Exercise instructions: Pictures must not appear in the copy. Set down exactly the line with "scroll(869, 517, down, 2)" and each line after it through the end of the data below.

Stored data entries
>>>>>
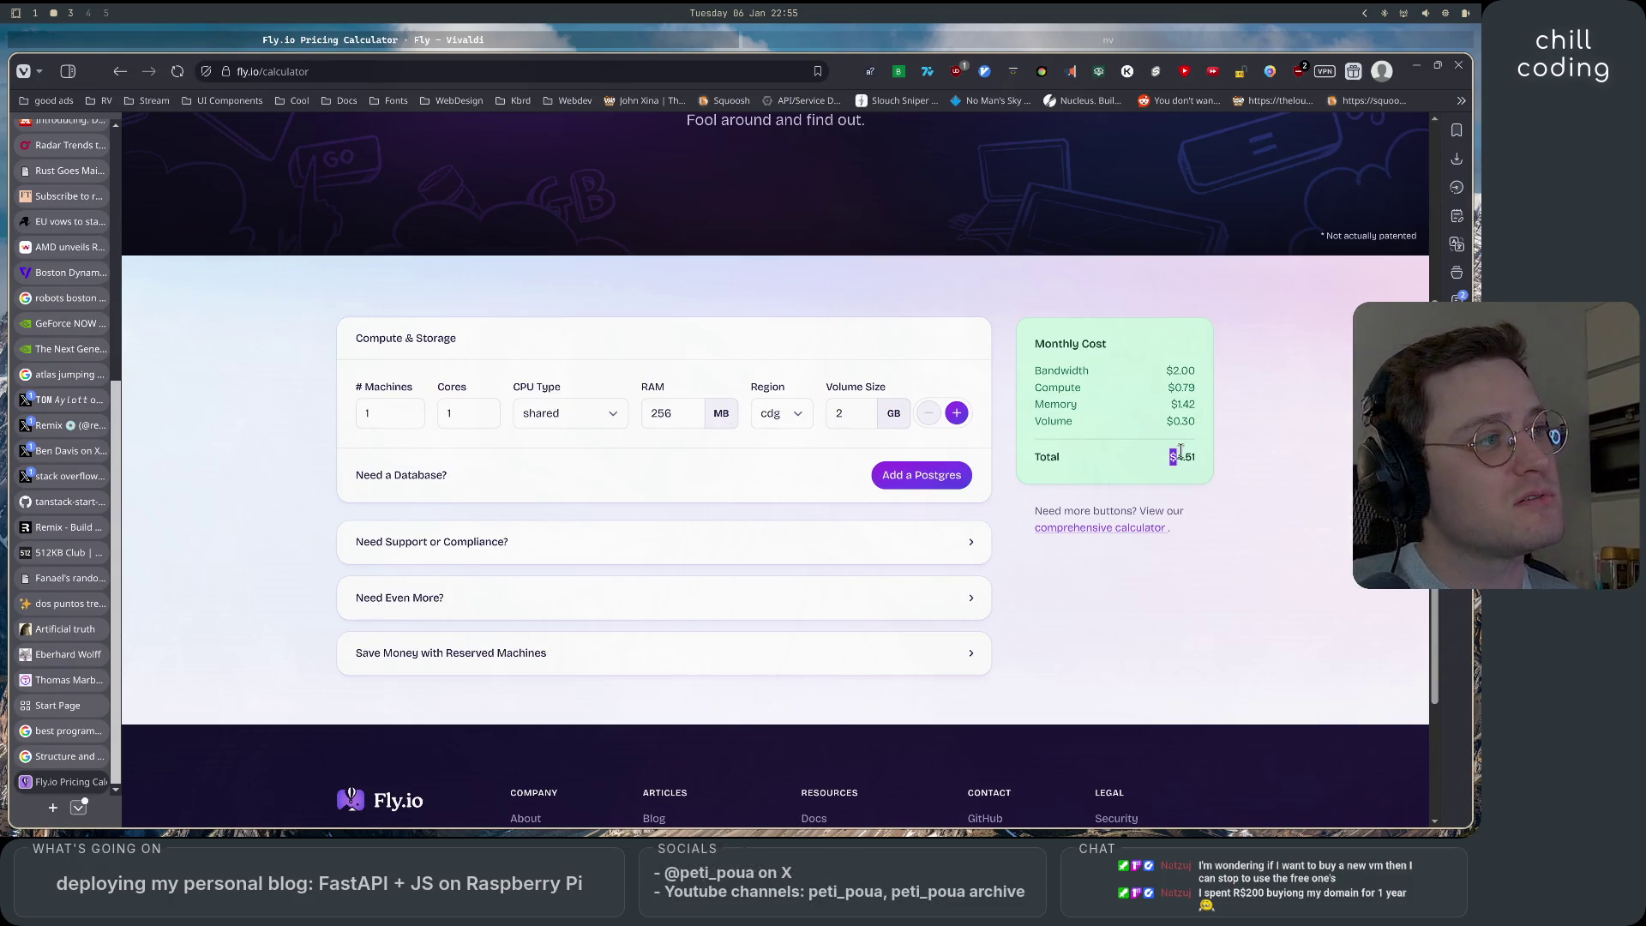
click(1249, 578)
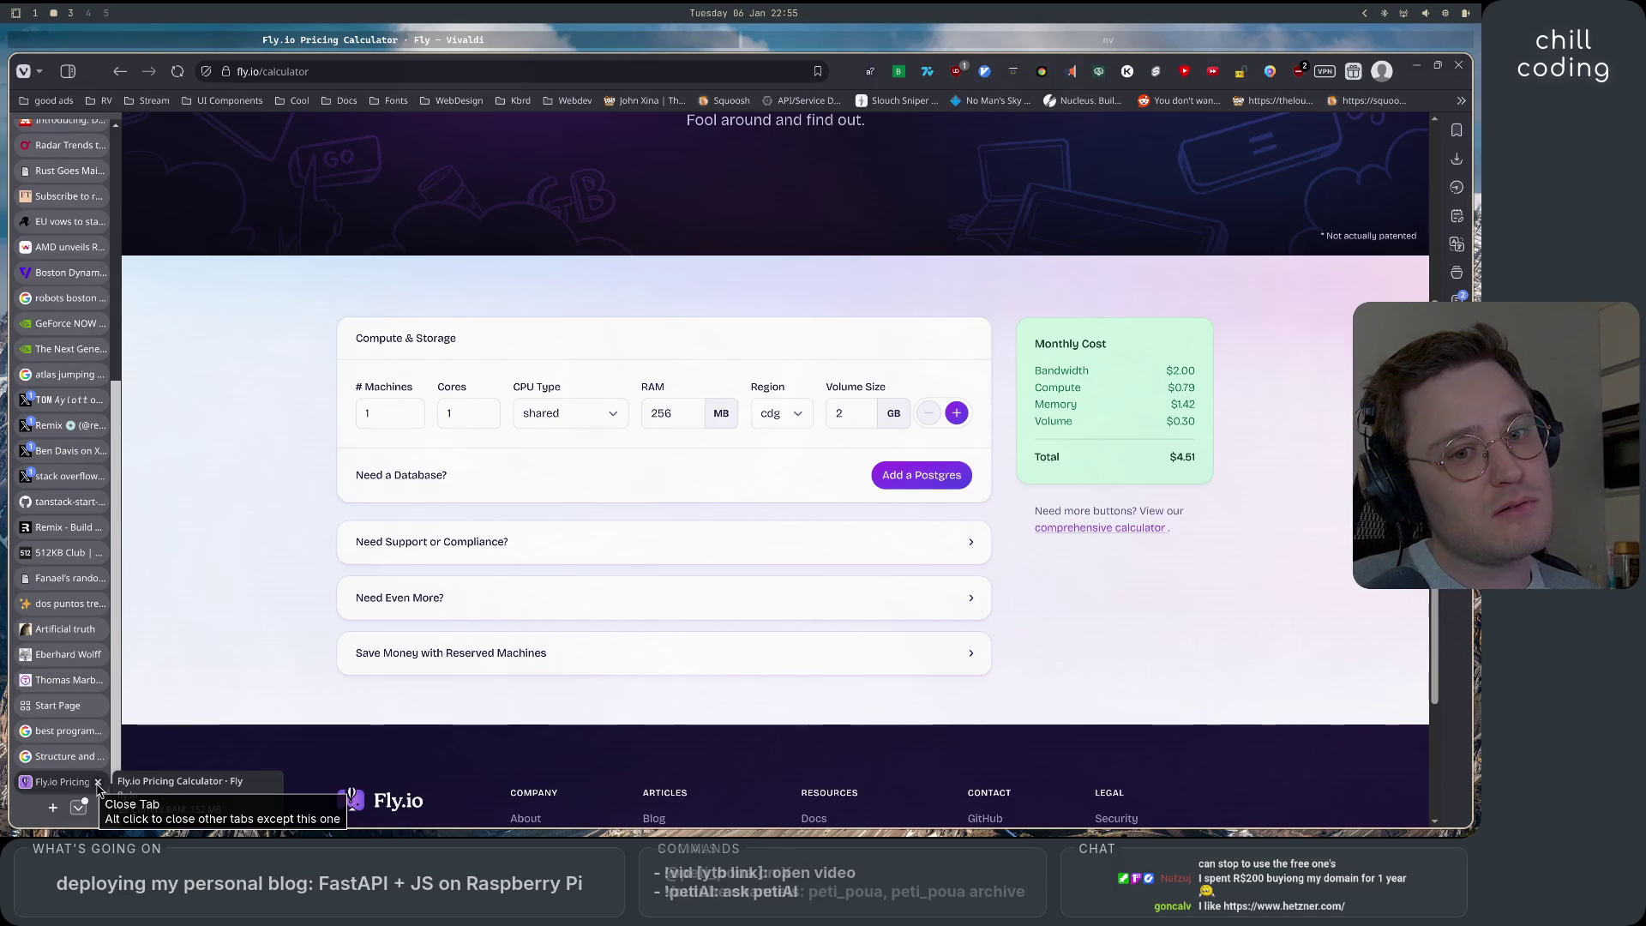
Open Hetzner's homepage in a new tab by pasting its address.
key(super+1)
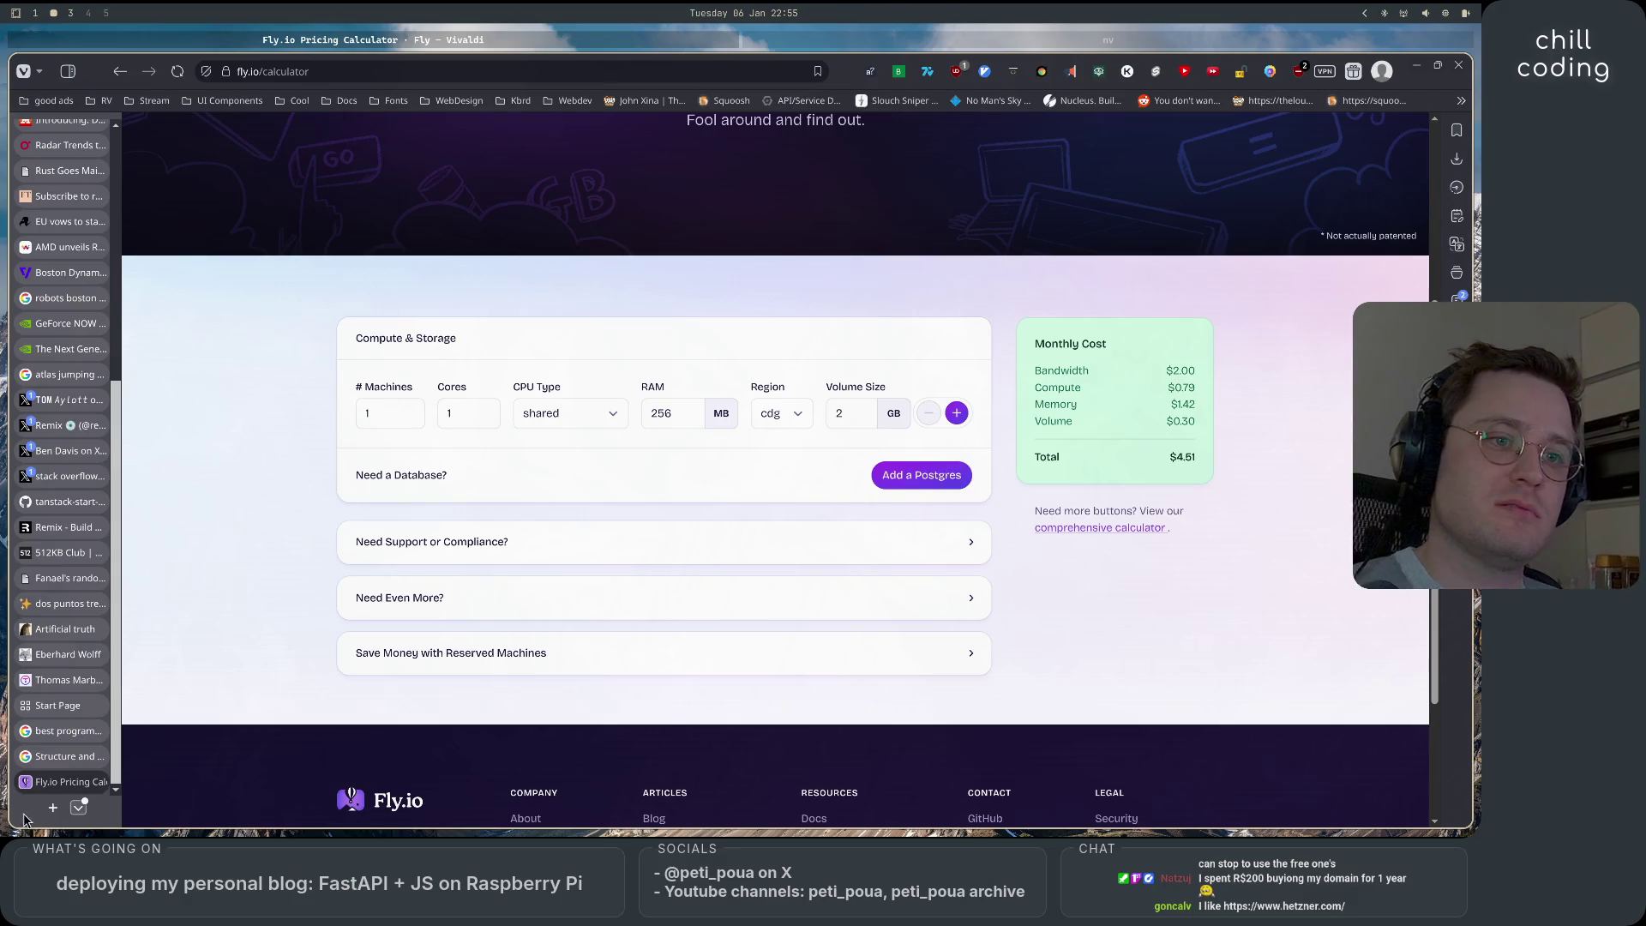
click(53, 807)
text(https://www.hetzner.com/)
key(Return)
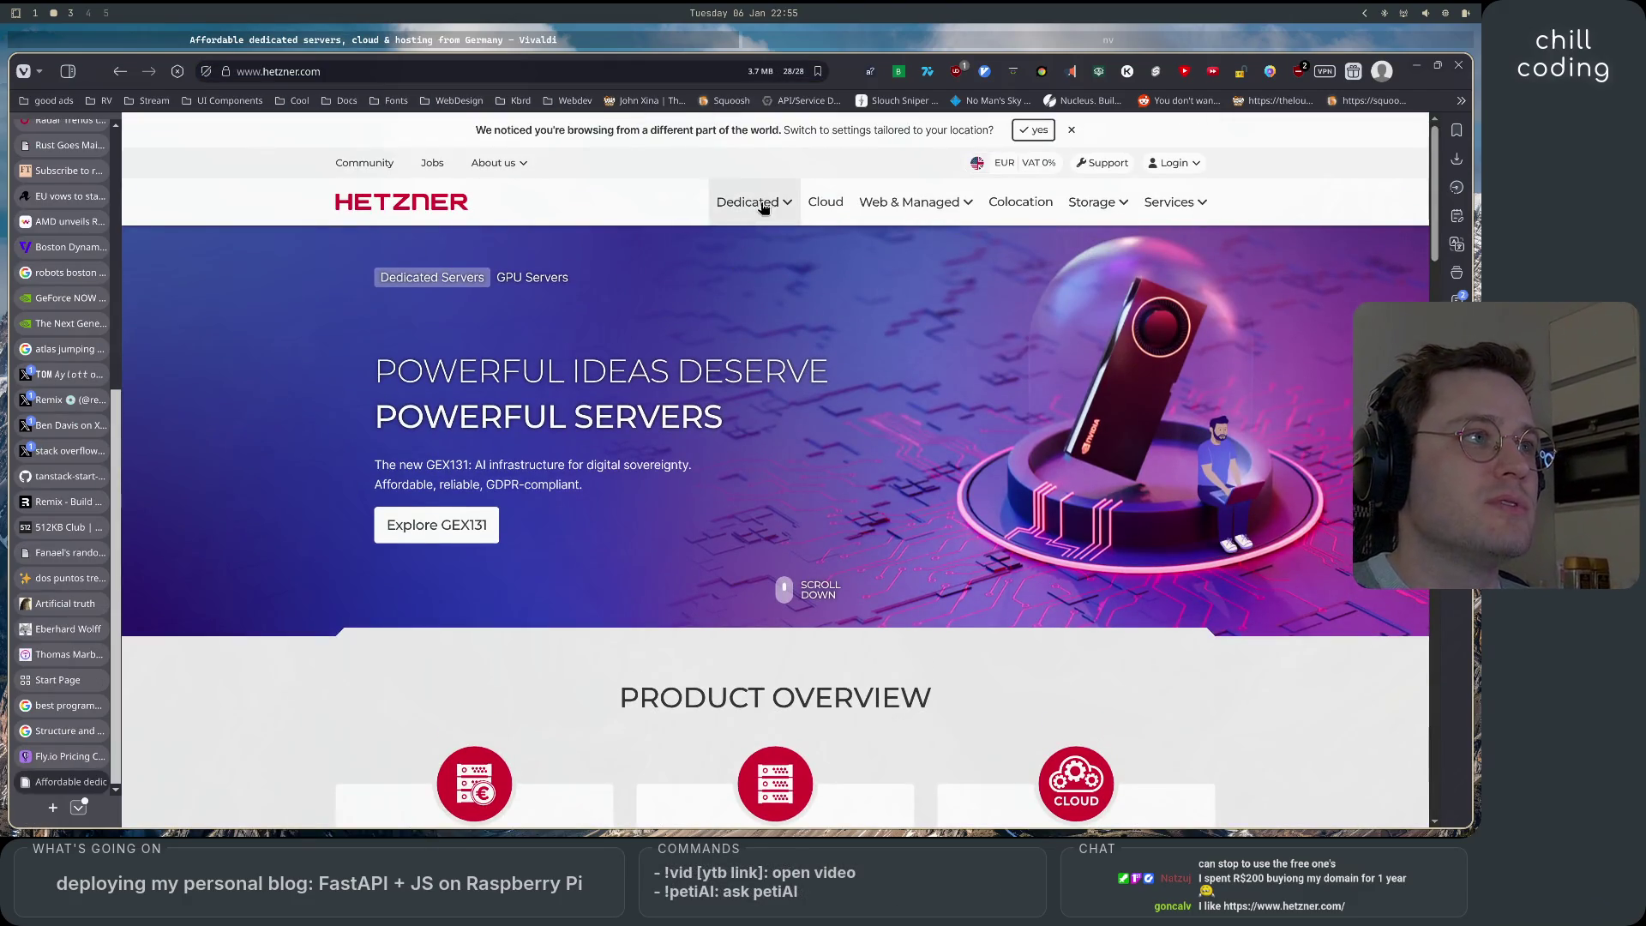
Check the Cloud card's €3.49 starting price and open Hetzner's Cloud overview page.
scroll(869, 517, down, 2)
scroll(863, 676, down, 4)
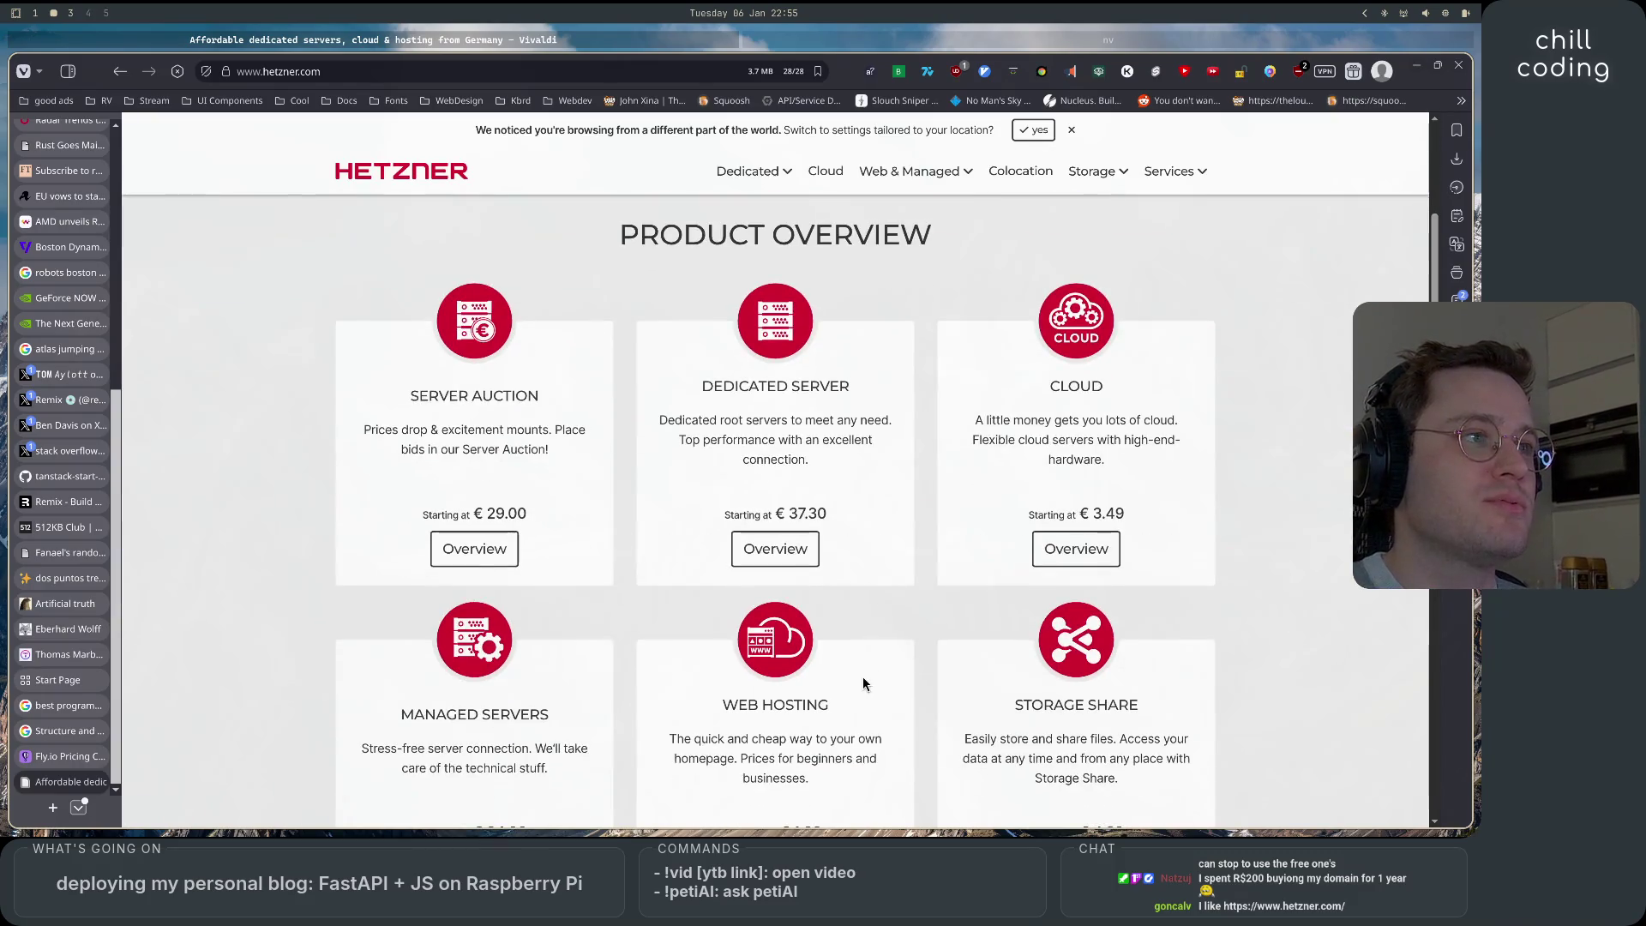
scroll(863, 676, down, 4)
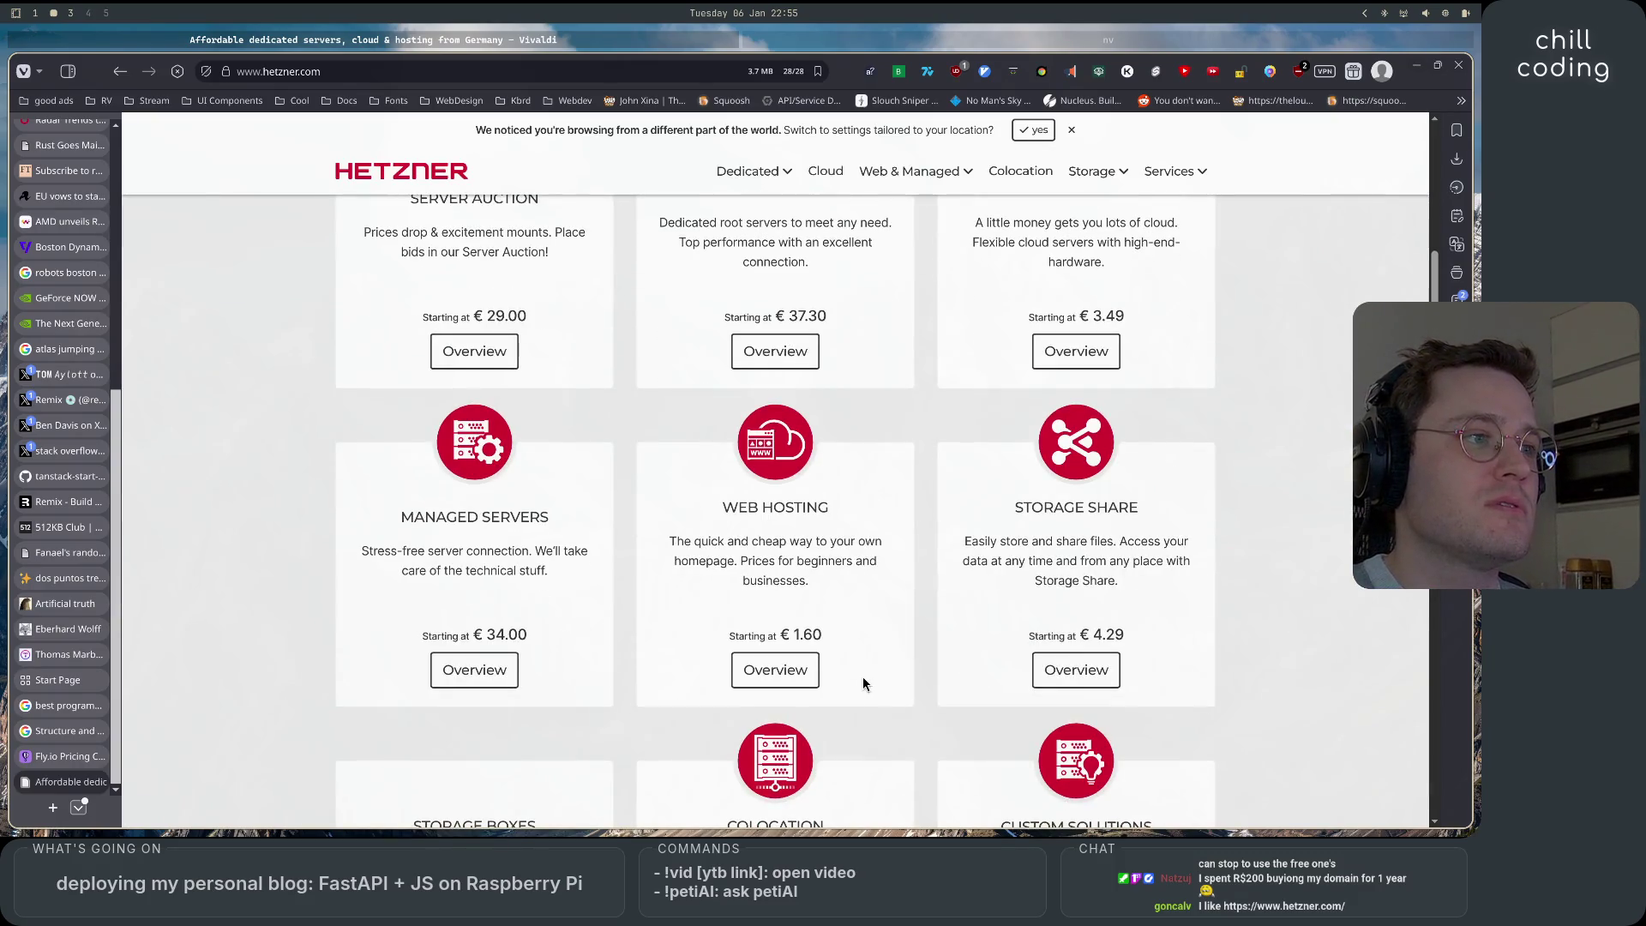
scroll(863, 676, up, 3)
<<<<<
Response below:
scroll(869, 517, down, 2)
scroll(863, 676, down, 4)
scroll(863, 676, down, 4)
scroll(863, 676, up, 3)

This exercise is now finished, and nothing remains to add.